Former Miss West Virginia Allison Williams filed suit in U.S. Distrcit Court against 59 defendants that she claims falsely portrayed her having sex in the back of a television news truck.
She is seeking damages and injunctive relief for the distribution and sale of video content claiming to have caught the former beauty queen in explicit sexual acts. Some of the sites being sued also have photographs of her wearing her pageant crown juxtaposed with video content of an unidentified woman, purported to be Williams, engaged in sex acts.
Williams and her legal representatives from the law firm Jackson Kelly PLLC filed a complaint on March 18, nearly a year after the photos and video were discovered on the Internet. A spokeswoman for Williams told XBiz that it took that long for Williams' attorneys to locate and identify all of the defendants who had featured the content on their websites.

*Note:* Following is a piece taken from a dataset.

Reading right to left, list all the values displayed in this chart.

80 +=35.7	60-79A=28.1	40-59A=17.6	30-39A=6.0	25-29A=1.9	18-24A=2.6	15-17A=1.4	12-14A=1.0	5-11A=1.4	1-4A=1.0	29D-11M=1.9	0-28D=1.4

The representative explained the process as being extremely arduous given the amount of aliases being used by the adult businesses in question, in addition to dealing with businesses in other countries.
"This has been a nightmare," Williams stated. "The woman in the video is not me. She doesn't even look like me. I have never participated in any pornographic video."

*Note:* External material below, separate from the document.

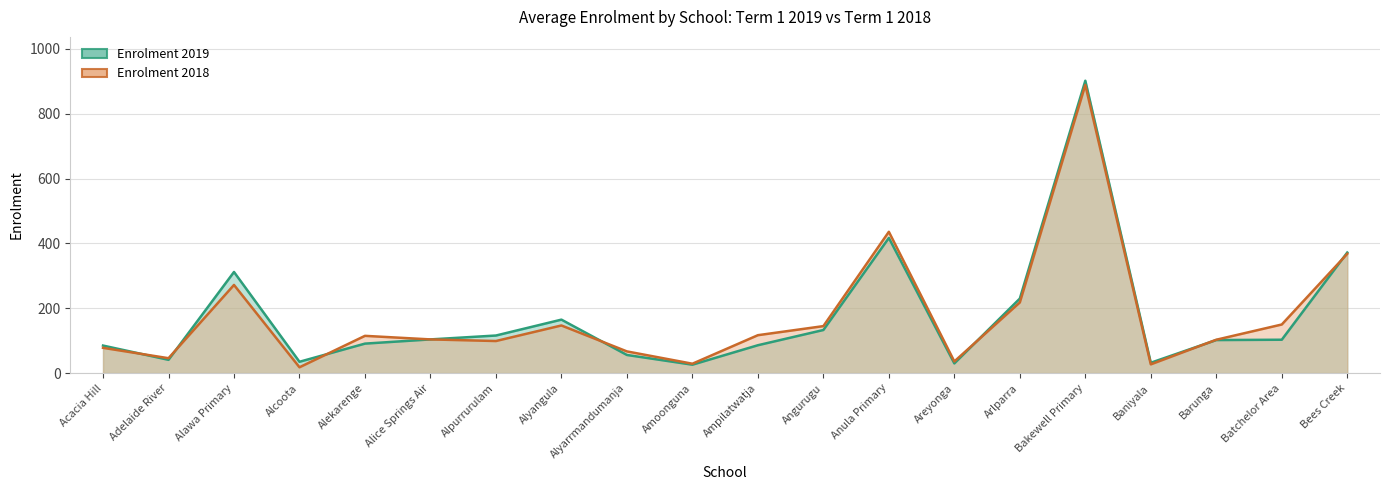

Where is the first local maximum for Enrolment 2019 (line)?

Alawa Primary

Williams is alleging that many of the photos, which began appearing on the Internet in September, were "doctored" to look like her.

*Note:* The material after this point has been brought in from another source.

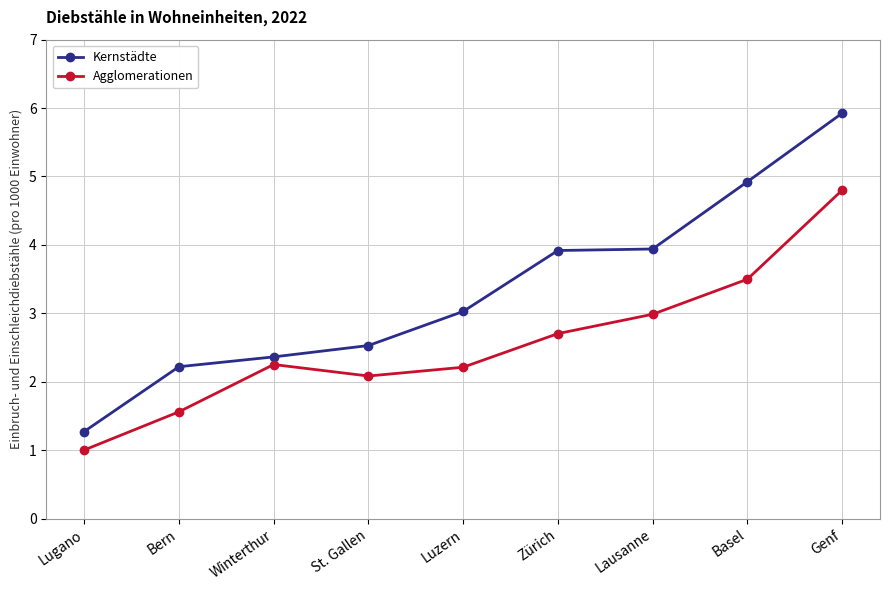

What is the maximum value shown in the chart?

5.9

Williams was crowned Miss West Virginia in 2003 and went on to compete in the Miss America pageant. She believes she became a target of several porn sites because of her status as a beauty pageant queen.
Williams is a law student at West Virginia University College of Law where she first discovered the alleged misuse of her likeness on the Internet.
The defendants in the case are located in the United States, Australia, The Netherlands, Belgium, Cayman Islands, Canada and South Africa.